Franco Nofori
Mombasa, 4 novembre 2018
Un recente rapporto della Banca Mondiale, stima che nell’Africa sub-sahariana – quella comunemente definita “Africa nera” – vi siano circa 500 milioni di persone che non risultano censite e neppure possiedono un atto di nascita. Si tratterebbe quindi di abitanti fantasma che, per le competenti autorità governative, è come se non esistessero.
Questo dato appare alquanto stupefacente, poiché i rilievi effettuati dall’ONU, per l’anno 2006, stimavano che l’Africa sub-sahariana contasse 800 milioni di abitanti, i quali, in forza dell’incremento demografico medio del 2,3 per cento, avrebbero raggiunto nel 2050 il numero di 1,5 miliardi. Non è chiaro se questi dati comprendono i 500 milioni che la Banca Mondiale denuncia come “fantasma”, o se questi 500 milioni vadano aggiunti a quelli stimati dall’ONU, ma si tratta in ogni caso di cifre sbalorditive che mostrano quanto poco controllo i governi africani, riescano a esercitare sulla consistenza anagrafica dei propri popoli.

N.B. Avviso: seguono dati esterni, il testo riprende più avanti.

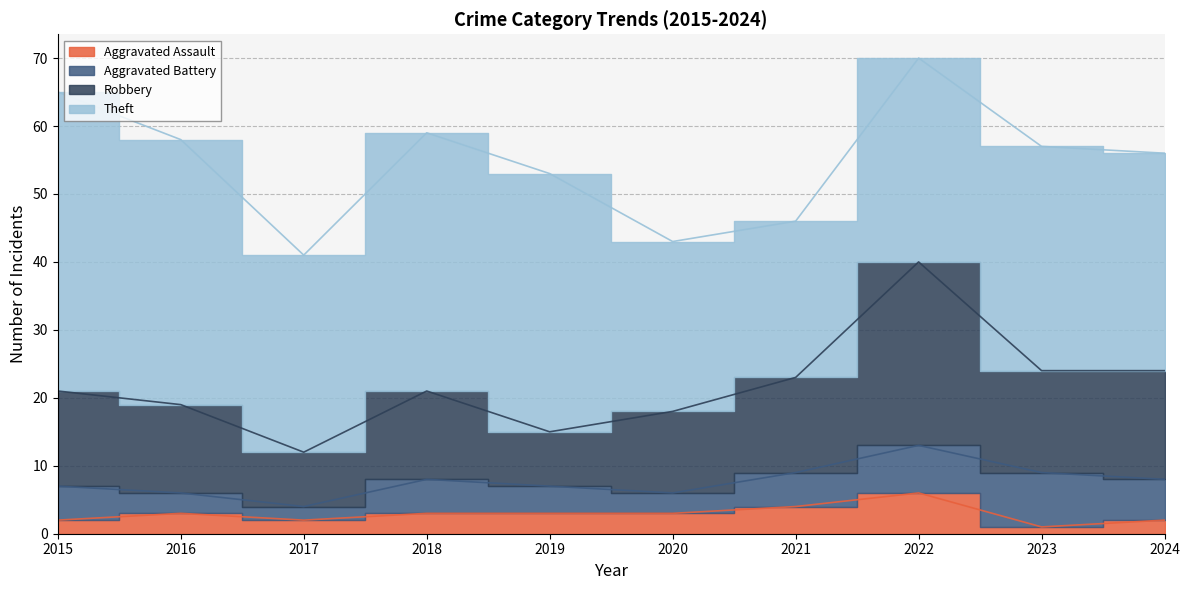

Where does the Robbery series first go above 21?

2021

In quasi tutti i paesi dell’area in questione, non esiste un sistema atto ad appurare il numero di abitanti per area geografica, attraverso una regolare registrazione alla nascita. Molto spesso, questa nascita, non è neppure denunciata, soprattutto, quando la paternità appare incerta. Questo fa sì che, specialmente nelle aree rurali, centinaia di migliaia di persone vivano in incognito, del tutto prive d’istruzione e di documenti che certifichino la loro esistenza: atti di nascita, carte d’identità, tessere sanitarie e quant’altro necessario per essere considerati membri della società cui appartengono. Ne consegue che tutte queste persone, si arrabatteranno al meglio per sopravvivere, agendo più spesso nell’illegalità e ritenendosi protetti dal fatto che – almeno ufficialmente – non esistono.

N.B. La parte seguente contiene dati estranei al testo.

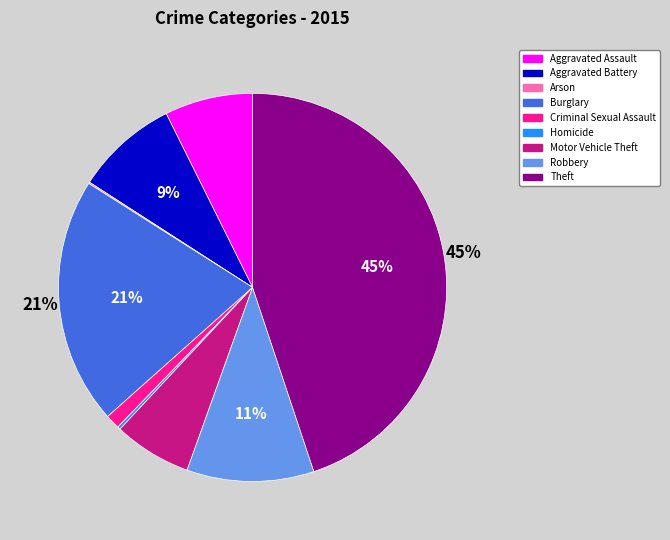

Is it true that Aggravated Battery is 16% of the pie?

False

Ma anche laddove la dichiarazione di nascita sia regolarmente effettuata, questa non consentirà comunque di conoscere il luogo di residenza dove, in caso di necessità, il cittadino potrà essere rintracciato. Di lui, si saprà solo che è nato in un certo giorno, in un certo villaggio, ma se commettesse un crimine e volesse sottrarsi alla giustizia, gli basterà trasferirsi in una zona lontana da quella d’origine per far completamente perdere le proprie tracce. Questa situazione, se facilita la possibilità per i malintenzionati di rifugiarsi nell’anonimato, è spesso risultata utile anche a influenti uomini politici nell’attuare strategie per giungere al potere.

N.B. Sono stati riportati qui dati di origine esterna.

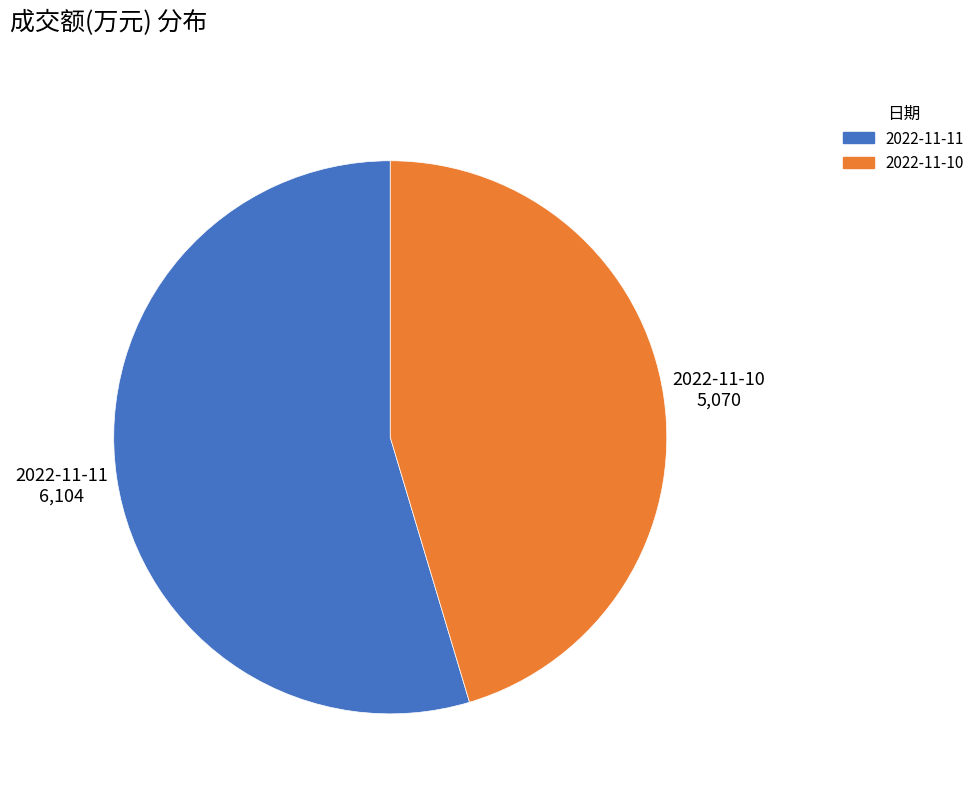

Combined, do 2022-11-11 and 2022-11-10 account for over 50%?

Yes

Uno dei più eclatanti utilizzi di questa strategia, fu quello che nel 1992 parve consentire al presidente del Kenya, Daniel Arap Moi, di conservare il potere. In quell’anno il Paese era finalmente riuscito – dopo quasi trent’anni d’indiscusso dominio di Moi – ad approdare a un sistema multipartitico e Moi si trovava quindi costretto a confrontarsi con nuovi avversari, per riuscire a essere riconfermato nella carica. Proprio causa l’assenza di uffici anagrafici locali, i cittadini, per essere ammessi al diritto di voto, dovevano registrarsi, entro una certa data, presso le circoscrizioni elettorali delle zone in cui si trovavano, senza alcun riferimento al loro luogo d’origine.
Avvenne così che molte persone originarie delle zone dell’interno (kikuyu, luo, kamba, ecc.) che erano emigrate in gran numero nelle località costiere, si registrarono presso le circoscrizioni lì presenti per poter votare, ma appena scaduto il termine fissato per registrarsi, come un fulmine a ciel sereno, esplose nei loro confronti l’inattesa violenza delle popolazioni autoctone, in prevalenza rappresentate dall’etnia mijikenda. Le abitazioni degli “stranieri” furono incendiate e distrutte; molti di loro furono picchiati e uccisi. Fu quindi fatale che, per proteggere la propria incolumità molti di questi “stranieri” fuggissero dalla costa per rifugiarsi nella loro terra d’origine, così alla data prevista per il voto, si trovarono in zone in cui non si erano registrati e non poterono quindi votare.
Il risultato fu che il presidente Moi ottenne un altro mandato e benché non emergessero mai prove certe che lui avesse avuto a che fare con i disordini scoppiati sulla costa, la coincidenza delle violenze per l’occasione elettorale, aggiunta al fatto che l’etnia mijikenda è da sempre ritenuta un’etnia pacifica e scarsamente guerriera, ha avvalorato l’opinione di molti osservatori (tra cui quella dell’allora ambasciatore americano in Kenya, Smith Hempstone) che si fosse trattato di una strategia scientemente attuata per assicurare a Moi il mantenimento del potere.